NOTE: All applications submitted after December 1 will be assessed a $100 processing fee.
** Indicates rolling admission application process. Applicants will be immediately notified of acceptance into this program and be able to complete post-decision materials prior to the term's application deadline.
Course Dates : March 7-11, 2016; Lodging Booked: March 5-13. This course is taught by Michael Flatt (email@example.com).

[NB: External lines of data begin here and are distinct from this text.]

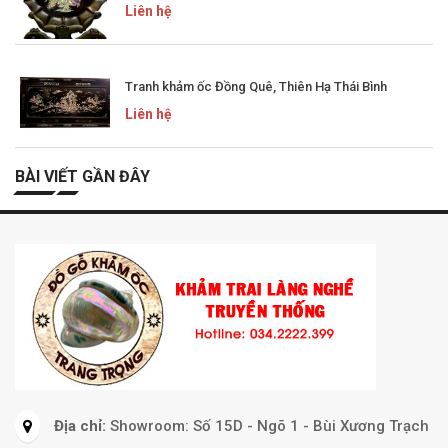
Liên hệ
Tranh khảm ốc Đồng Quê, Thiên Hạ Thái Bình
Liên hệ
BÀI VIẾT GẦN ĐÂY
Địa chỉ:
Showroom: Số 15D - Ngõ 1 - Bùi Xương Trạch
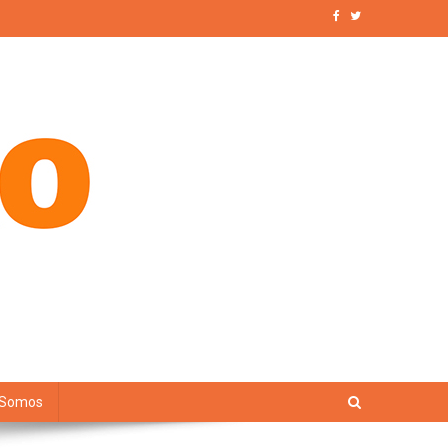
 Somos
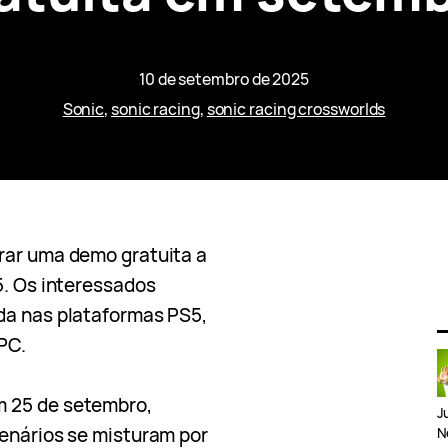
10 de setembro de 2025
Sonic
, 
sonic racing
, 
sonic racing crossworlds
erar uma demo gratuita a
5. Os interessados
da nas plataformas PS5,
PC.
m 25 de setembro,
J
cenários se misturam por
N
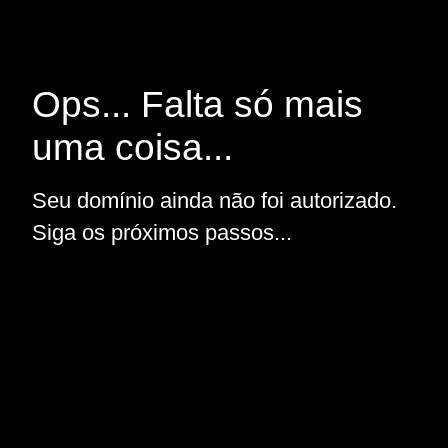
Ops... Falta só mais
uma coisa...
Seu domínio ainda não foi autorizado.
Siga os próximos passos...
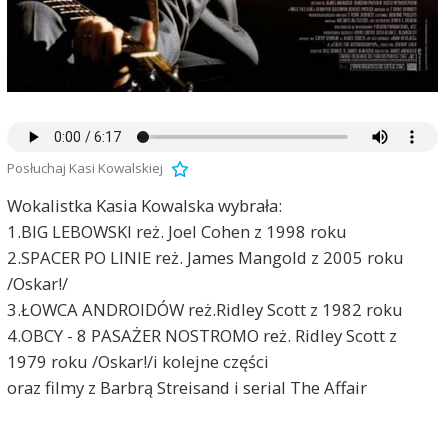
Posłuchaj Kasi Kowalskiej
Wokalistka Kasia Kowalska wybrała:
1.BIG LEBOWSKI reż. Joel Cohen z 1998 roku
2.SPACER PO LINIE reż. James Mangold z 2005 roku
/Oskar!/
3.ŁOWCA ANDROIDÓW reż.Ridley Scott z 1982 roku
4.OBCY - 8 PASAŻER NOSTROMO reż. Ridley Scott z
1979 roku /Oskar!/i kolejne części
oraz filmy z Barbrą Streisand i serial The Affair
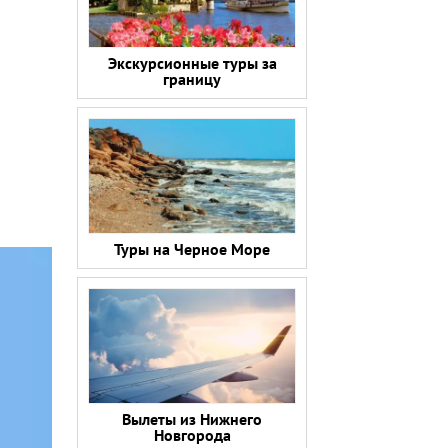
Экскурсионные туры за
границу
Туры на Черное Море
Вылеты из Нижнего
Новгорода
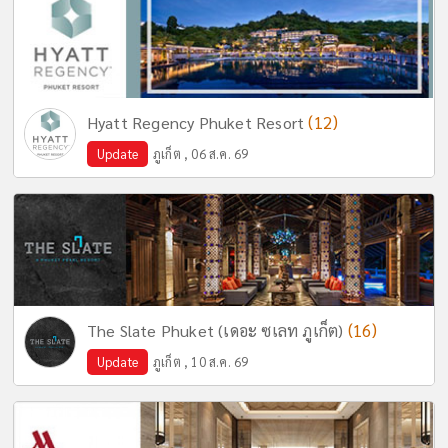
(12)
Hyatt Regency Phuket Resort
Update
ภูเก็ต , 06 ส.ค. 69
(16)
The Slate Phuket (เดอะ ซเลท ภูเก็ต)
Update
ภูเก็ต , 10 ส.ค. 69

This 3-credit course is collaboration between Case Western Reserve University and the Université Paris Descartes. The course includes a ten-day trip to Paris, France over Spring Break. This course offers a cross-cultural comparison of ways in which the French and American medical systems are structured. Students will have the unique opportunity to learn first-hand how the French medical education system has evolved as a consequence of the social, cultural and political history of France. The trip includes guided field experiences in French clinical settings as well as opportunities to engage with French faculty members and physicians about contemporary issues in bioethics. Ethical issues that may be considered may include reproductive rights, decision-making involving severely impaired newborns, withholding/withdrawing life-sustaining treatment and issues in organ donation and transplant. The course also emphasizes the role of French culture and history while in Paris with museum and site visits designed to complement seminar content and offer real-life illustrations of course content.

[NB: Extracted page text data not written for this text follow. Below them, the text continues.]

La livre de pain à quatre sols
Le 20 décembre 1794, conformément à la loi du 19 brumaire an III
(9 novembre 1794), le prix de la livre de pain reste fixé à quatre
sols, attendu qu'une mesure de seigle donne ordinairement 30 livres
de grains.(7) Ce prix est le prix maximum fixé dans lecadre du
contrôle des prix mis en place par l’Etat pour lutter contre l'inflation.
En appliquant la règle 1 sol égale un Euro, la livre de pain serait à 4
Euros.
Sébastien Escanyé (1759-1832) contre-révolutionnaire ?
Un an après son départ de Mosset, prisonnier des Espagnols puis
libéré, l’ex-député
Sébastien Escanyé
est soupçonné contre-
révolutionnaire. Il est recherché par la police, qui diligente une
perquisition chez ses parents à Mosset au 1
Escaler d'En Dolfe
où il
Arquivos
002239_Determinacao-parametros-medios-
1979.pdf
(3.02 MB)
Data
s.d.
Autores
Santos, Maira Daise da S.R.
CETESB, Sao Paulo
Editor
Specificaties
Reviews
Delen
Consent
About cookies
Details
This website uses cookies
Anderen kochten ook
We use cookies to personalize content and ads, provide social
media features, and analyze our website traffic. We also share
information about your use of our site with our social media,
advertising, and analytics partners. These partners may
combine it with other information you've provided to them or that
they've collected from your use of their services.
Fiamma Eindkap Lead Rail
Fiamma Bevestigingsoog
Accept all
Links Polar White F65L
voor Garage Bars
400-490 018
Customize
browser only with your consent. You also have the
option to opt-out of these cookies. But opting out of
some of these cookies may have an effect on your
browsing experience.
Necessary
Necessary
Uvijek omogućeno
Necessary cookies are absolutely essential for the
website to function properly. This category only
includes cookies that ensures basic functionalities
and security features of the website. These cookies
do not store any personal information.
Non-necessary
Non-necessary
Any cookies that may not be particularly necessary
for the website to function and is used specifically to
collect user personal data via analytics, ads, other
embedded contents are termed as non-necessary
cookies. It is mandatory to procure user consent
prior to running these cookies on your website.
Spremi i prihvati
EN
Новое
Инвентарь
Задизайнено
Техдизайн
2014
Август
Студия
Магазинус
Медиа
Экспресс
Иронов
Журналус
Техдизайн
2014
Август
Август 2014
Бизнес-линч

Students are expected to attend six hours of lectures prior to departure. They are expected to become familiar with the representative articles assigned for the course, and be prepared to integrate those readings into pre-trip class participation. Engaged participation while in Paris is expected, and attendance at all pre- and post- course lectures is mandatory. A final paper is required for the course, and students choose their own paper topics based on their experiences in France. Students’ personal photography is integrated into the final paper as a way of drawing connections between course content and every day experiences of Parisians related to medical ethics. Following the trip, students meet for an additional four hours to discuss their papers and synthesize their experiences with their course colleagues and instructors.